### ACTIVITY
Please copy each line of the listing below in which the word "picture" appears.

>>

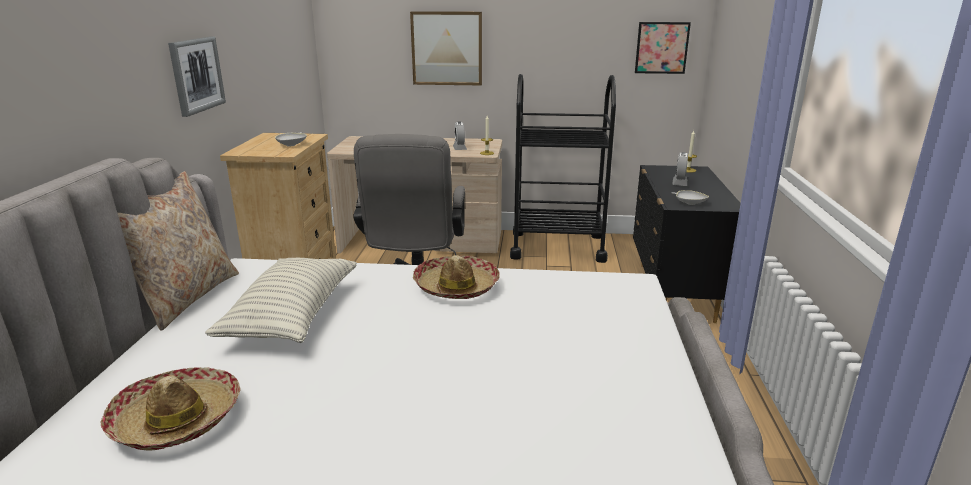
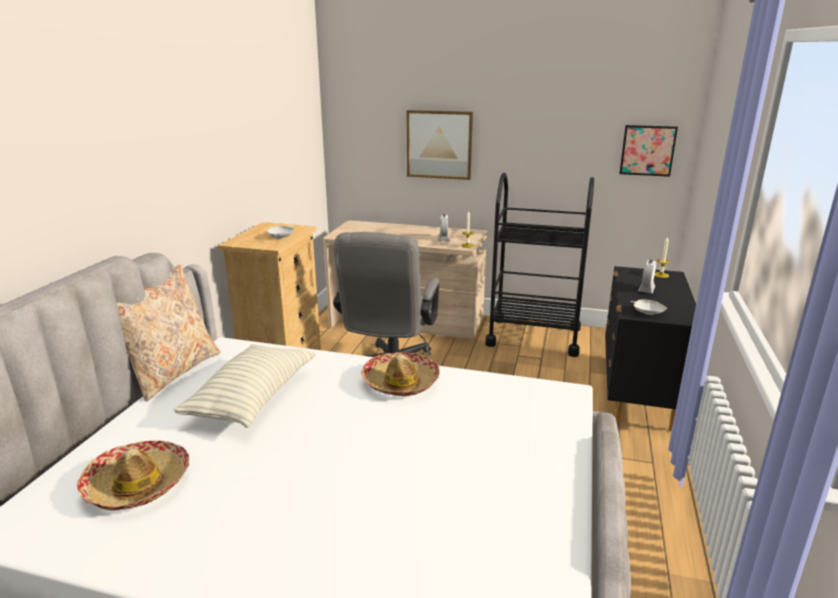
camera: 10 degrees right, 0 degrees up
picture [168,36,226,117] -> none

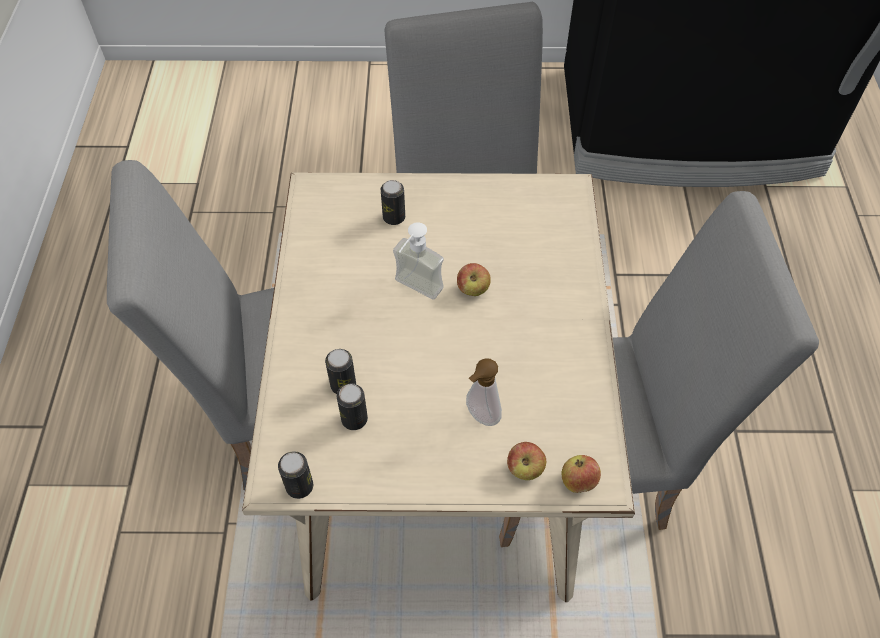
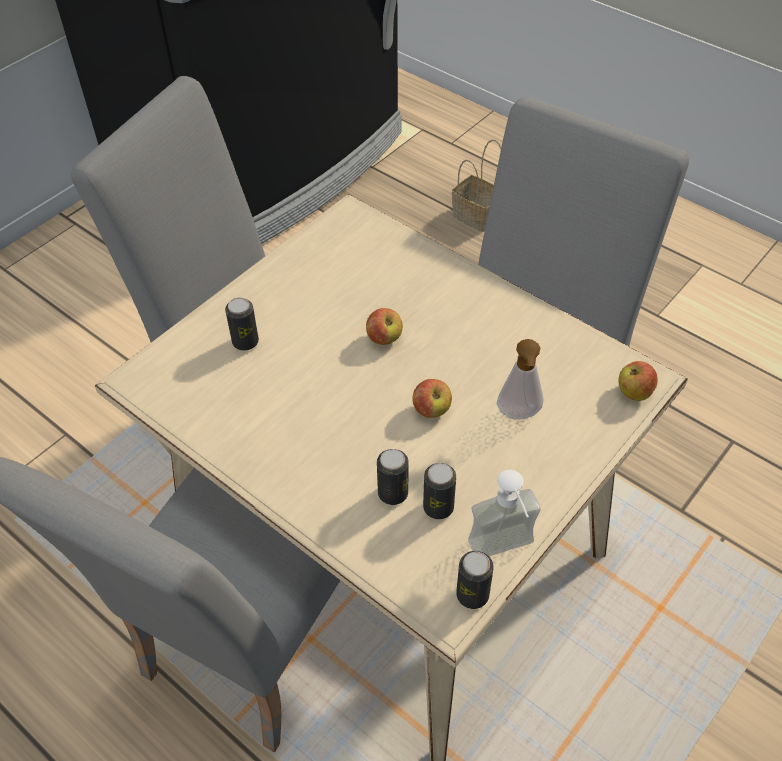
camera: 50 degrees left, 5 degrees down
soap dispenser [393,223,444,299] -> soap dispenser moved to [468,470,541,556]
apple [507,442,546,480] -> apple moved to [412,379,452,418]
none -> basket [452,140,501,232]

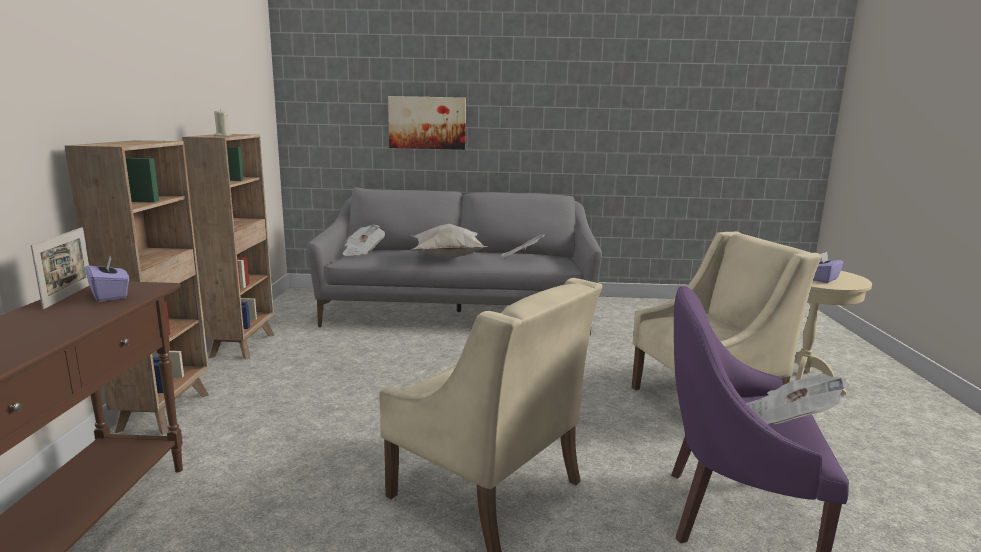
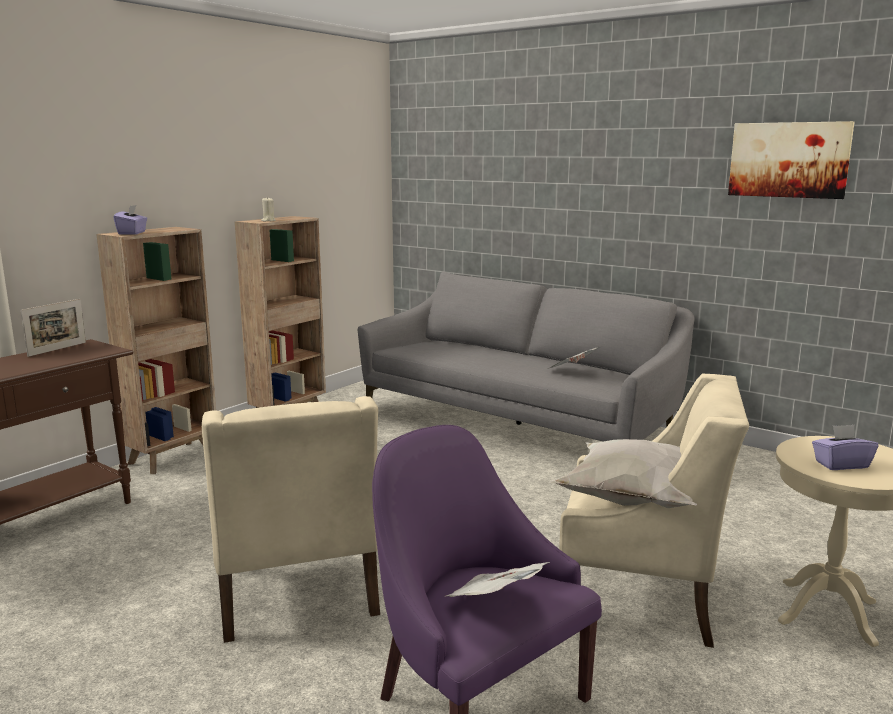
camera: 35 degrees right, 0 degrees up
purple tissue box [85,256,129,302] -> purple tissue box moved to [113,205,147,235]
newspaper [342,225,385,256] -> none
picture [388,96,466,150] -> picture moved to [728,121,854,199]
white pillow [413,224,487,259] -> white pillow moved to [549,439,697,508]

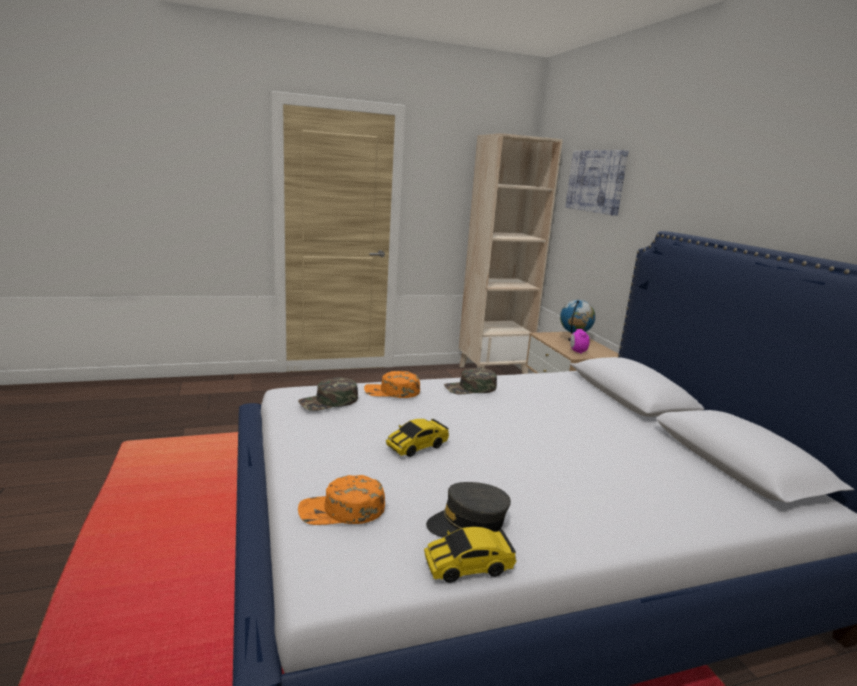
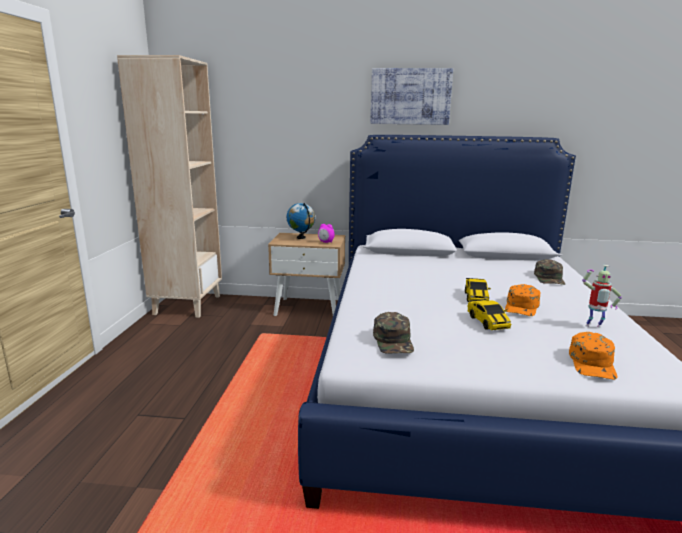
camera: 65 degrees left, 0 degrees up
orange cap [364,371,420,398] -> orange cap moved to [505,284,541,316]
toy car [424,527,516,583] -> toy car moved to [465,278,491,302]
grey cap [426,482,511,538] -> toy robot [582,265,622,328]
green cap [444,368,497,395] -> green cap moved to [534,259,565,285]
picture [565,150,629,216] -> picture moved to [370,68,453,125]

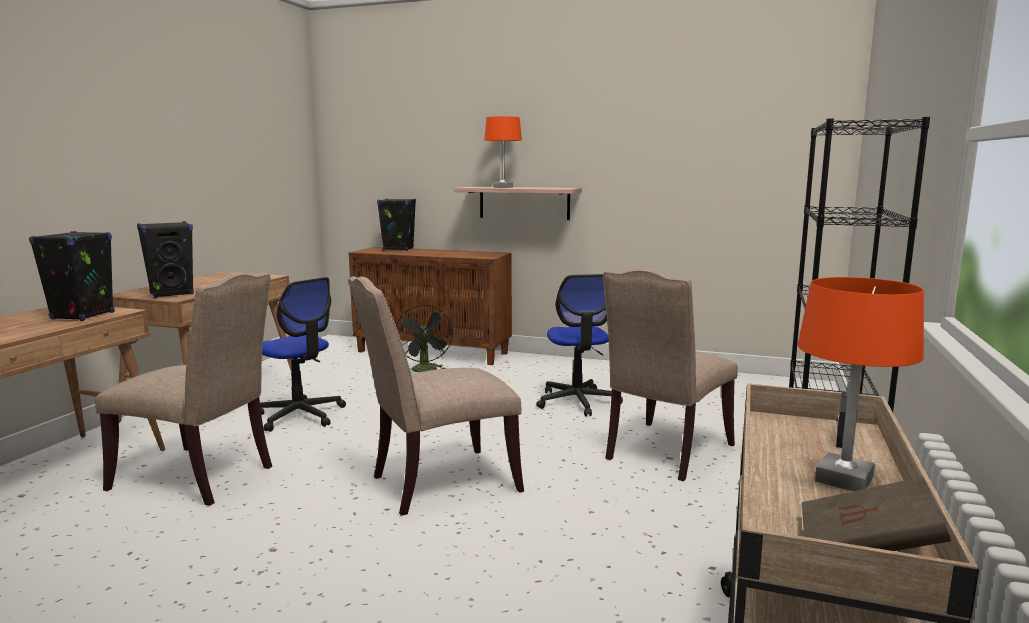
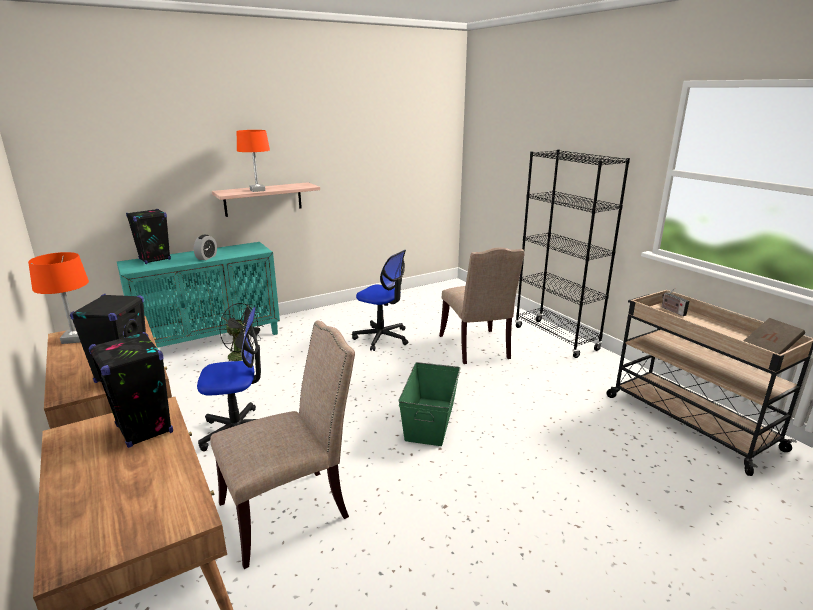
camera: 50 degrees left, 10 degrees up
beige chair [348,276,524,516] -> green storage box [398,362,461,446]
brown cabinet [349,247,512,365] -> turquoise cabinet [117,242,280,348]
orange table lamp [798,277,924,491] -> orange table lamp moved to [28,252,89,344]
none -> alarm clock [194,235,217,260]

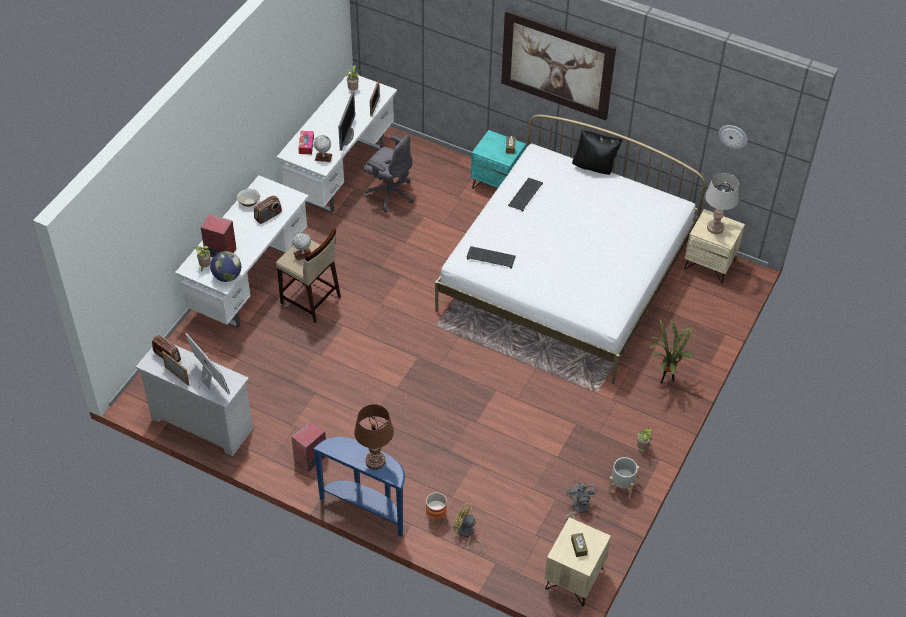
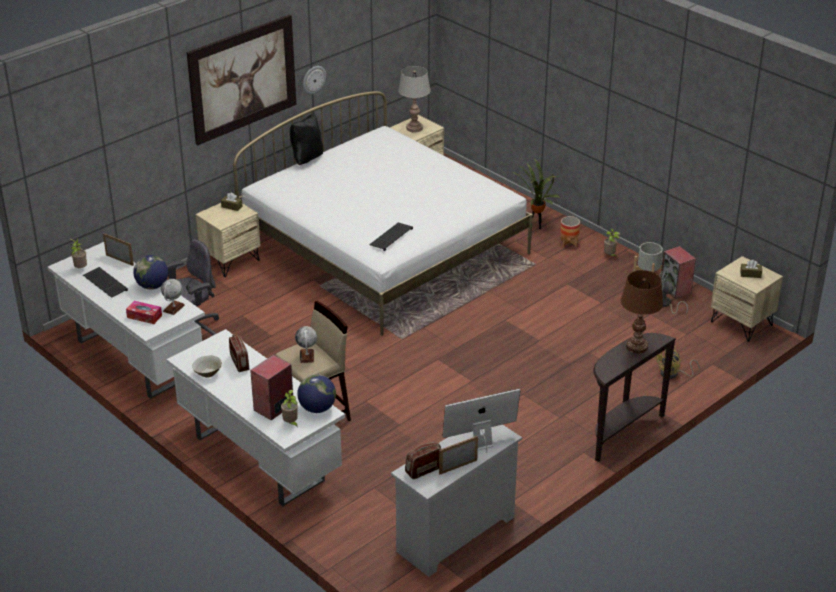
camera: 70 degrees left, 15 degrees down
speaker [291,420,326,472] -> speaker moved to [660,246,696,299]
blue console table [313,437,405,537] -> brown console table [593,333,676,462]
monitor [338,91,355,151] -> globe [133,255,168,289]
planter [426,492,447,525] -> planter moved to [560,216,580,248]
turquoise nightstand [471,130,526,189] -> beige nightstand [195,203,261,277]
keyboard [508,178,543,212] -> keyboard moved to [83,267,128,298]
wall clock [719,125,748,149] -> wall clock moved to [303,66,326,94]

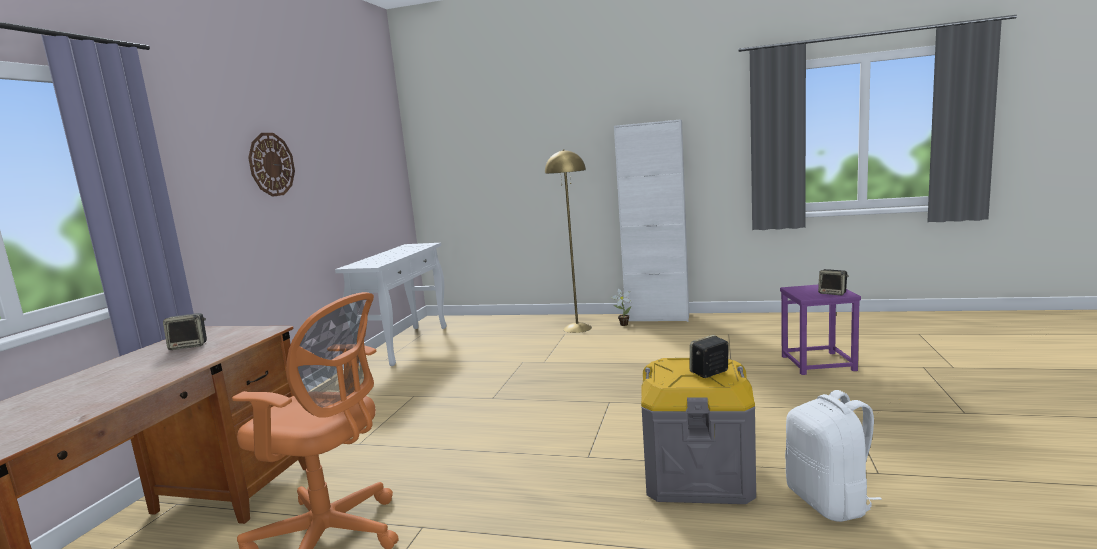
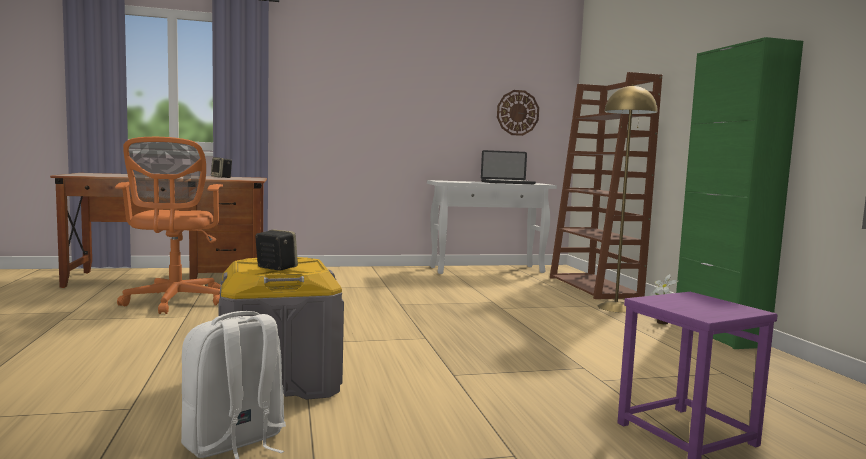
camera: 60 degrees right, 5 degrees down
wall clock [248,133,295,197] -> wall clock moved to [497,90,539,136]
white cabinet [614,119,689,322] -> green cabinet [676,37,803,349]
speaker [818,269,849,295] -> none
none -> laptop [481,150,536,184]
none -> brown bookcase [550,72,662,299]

<<

### WRITTEN REPLY
picture [168,36,226,117] -> none
picture [388,96,466,150] -> picture moved to [728,121,854,199]
picture [565,150,629,216] -> picture moved to [370,68,453,125]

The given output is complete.